Court problème 1: Recopiez à l'identique les lignes des enregistrements, depuis celle qui contient « scientific name: Erucaria aegiceras » jusqu'à la fin des enregistrements, bornes comprises. Laissez les images de côté.

Document source:
Jerzy Kwaśniewski : Ordo Iuris a été créé il y a neuf ans en tant que groupe de réflexion juridique réunissant des universitaires et des professionnels du contentieux afin d’effectuer des recherches universitaires sur les droits fondamentaux et la protection des droits de l’homme, et de fournir des services de contentieux dans des affaires tenant lieu de précédents, tant au niveau national qu’international. Nous menons des recherches et des actions en justice au niveau national en Pologne, en Croatie, en Allemagne et en Norvège, au niveau de l’UE, ainsi qu’au niveau d’institutions internationales telles que le Conseil de l’Europe, la Cour européenne des droits de l’homme et les Nations unies. Nous participons à des sommets internationaux où nous défendons les droits fondamentaux, les droits inaliénables, le droit à la vie, le droit à la protection de la vie familiale, le droit à la liberté d’expression, à la liberté de conscience, à la liberté de réunion, à la liberté académique, etc. Au fil des ans, Ordo Iuris a également pris conscience de la nécessité de disposer de forums académiques. L’année dernière, nous avons créé l’université Collegium Intermarium à Varsovie afin de protéger pleinement la liberté académique aux niveaux national et international, ainsi qu’au niveau régional de l’Initiative des Trois Mers et de l’Intermarium.

Court problème 2: Indiquez, s'il vous plaît, dans quelle ville l'université Collegium Intermarium a été créée d'après le document source.

Enregistrements fournis:
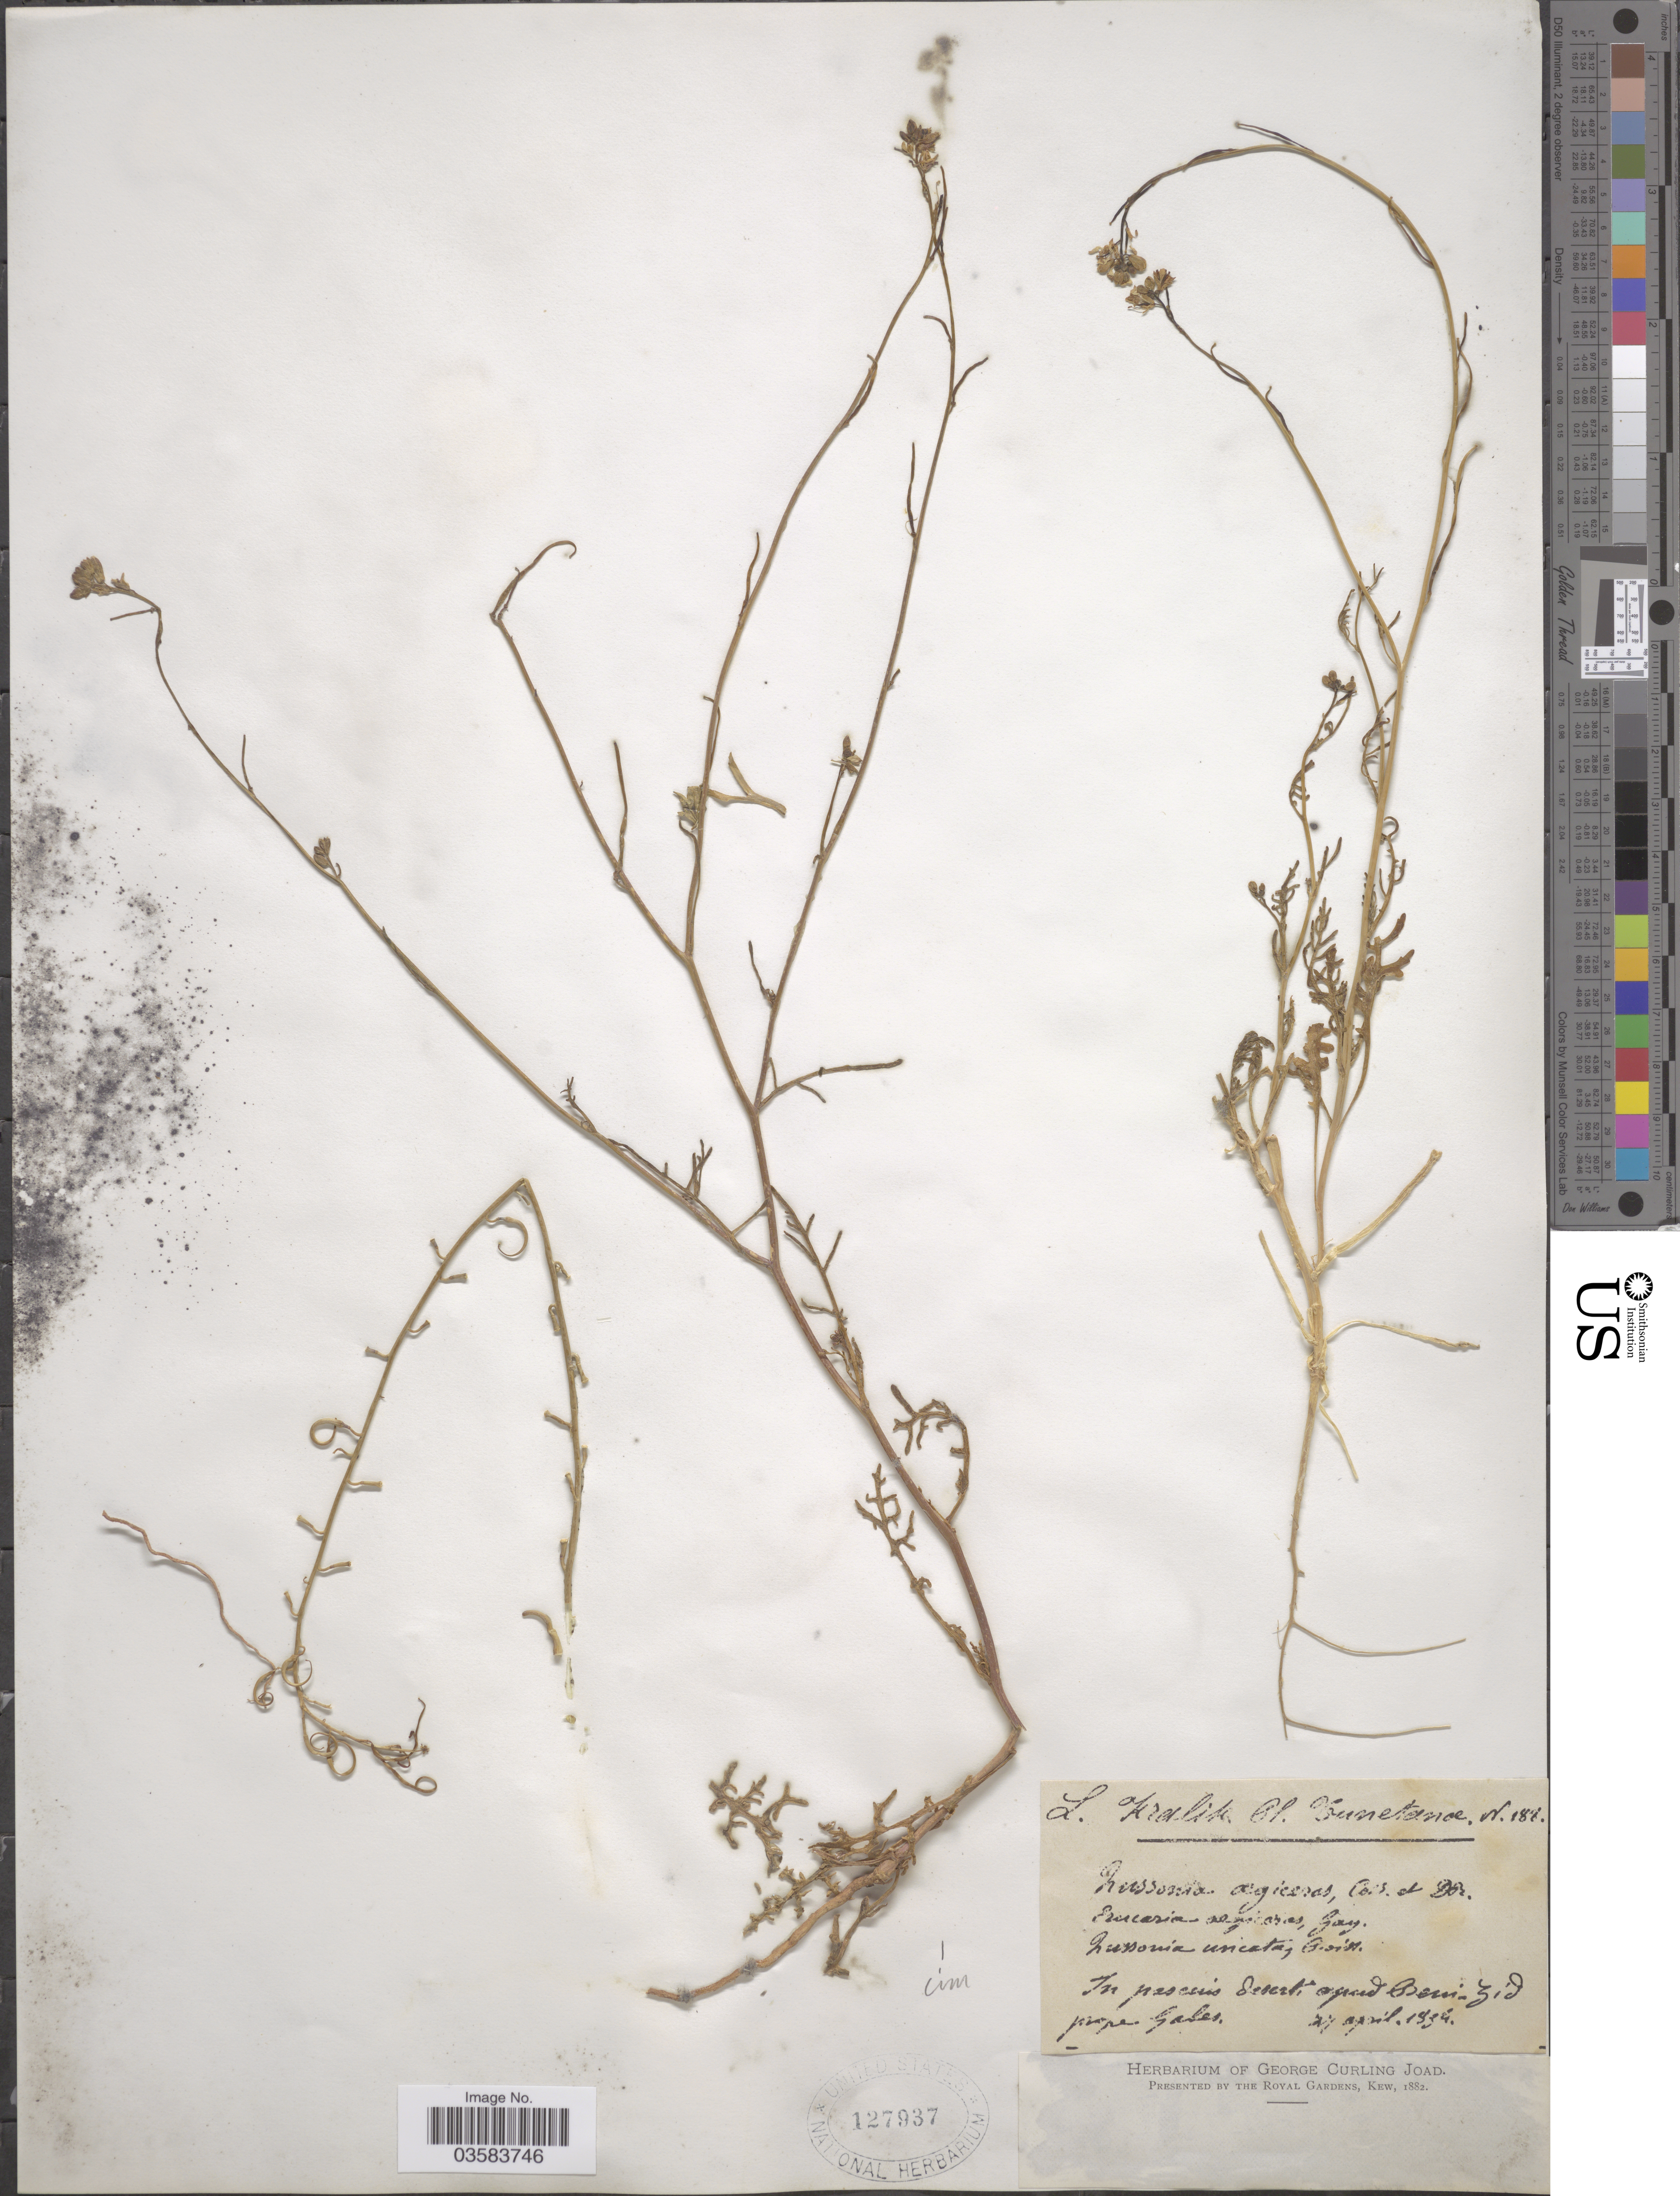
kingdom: Plantae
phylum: Tracheophyta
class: Magnoliopsida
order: Brassicales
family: Brassicaceae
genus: Erucaria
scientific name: Erucaria aegiceras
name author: J. Gay ex Boiss.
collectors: L. Kralik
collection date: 1936-04-27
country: Tunisia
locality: Tunetanae. In pascuis deserti spug Berni Zid prope Gabes.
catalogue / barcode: US 127937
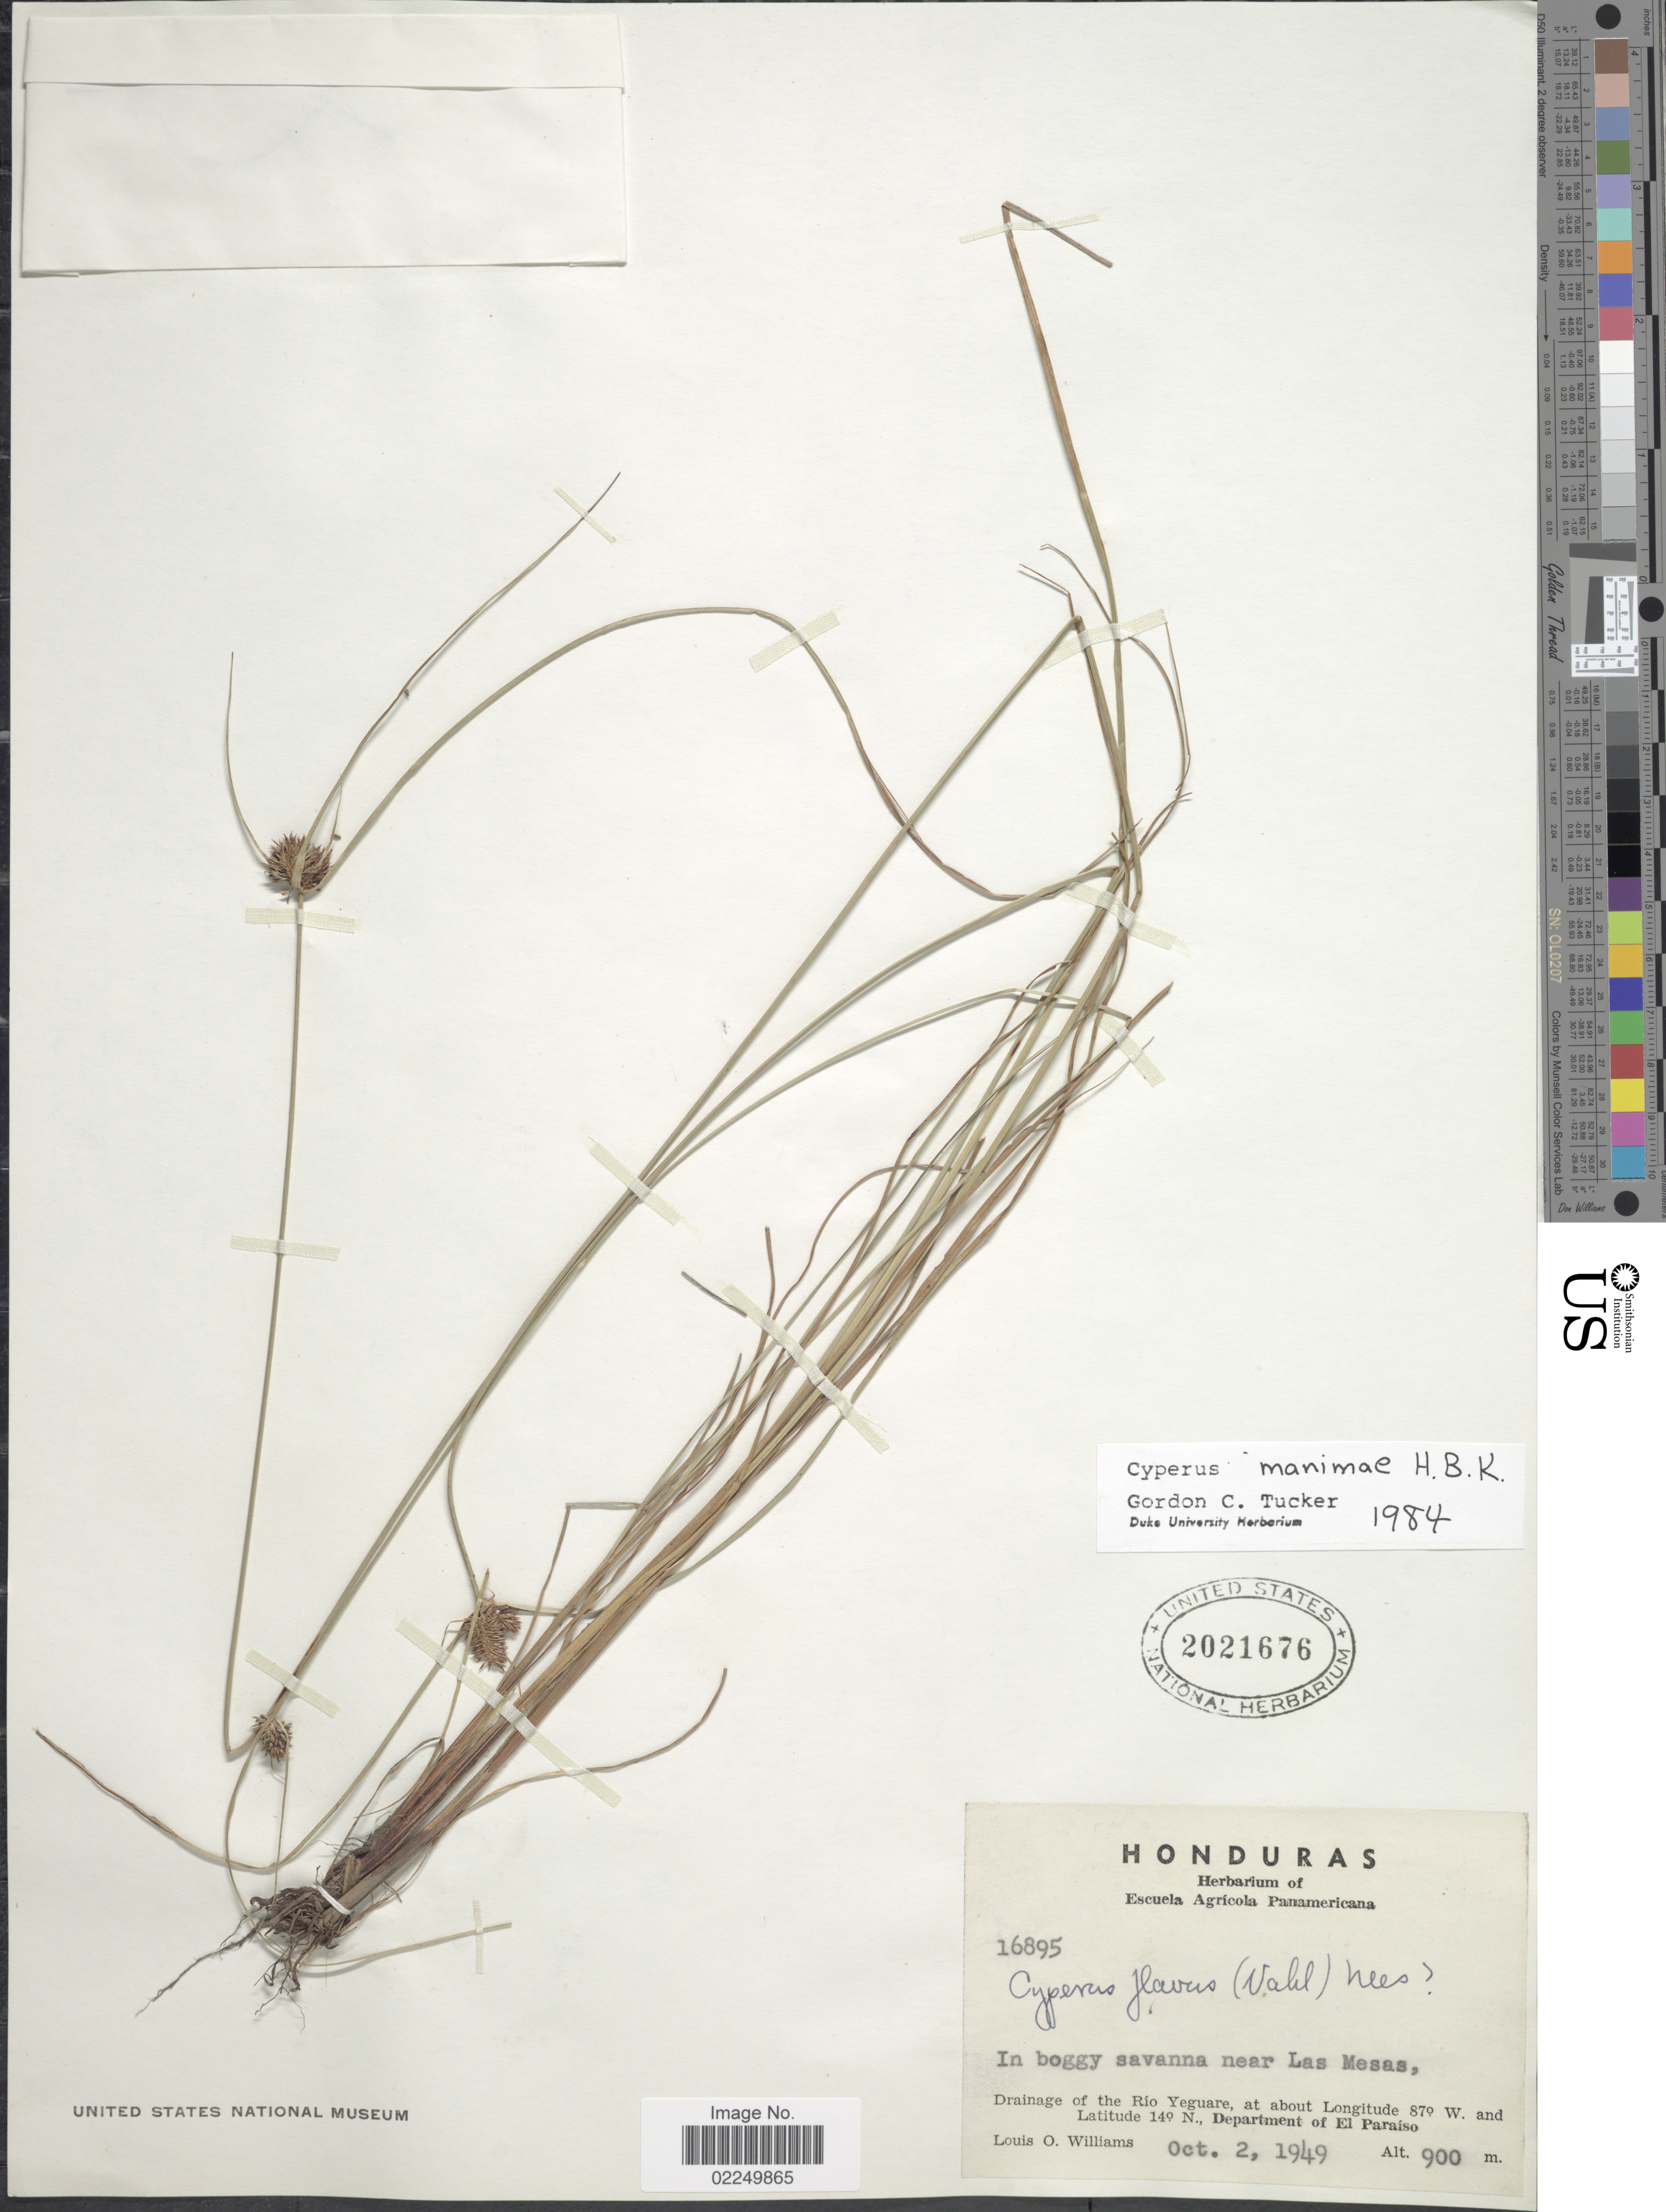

Corrigé 1:
scientific name: Erucaria aegiceras
name author: J. Gay ex Boiss.
collectors: L. Kralik
collection date: 1936-04-27
country: Tunisia
locality: Tunetanae. In pascuis deserti spug Berni Zid prope Gabes.
catalogue / barcode: US 127937

Corrigé 2: À Varsovie.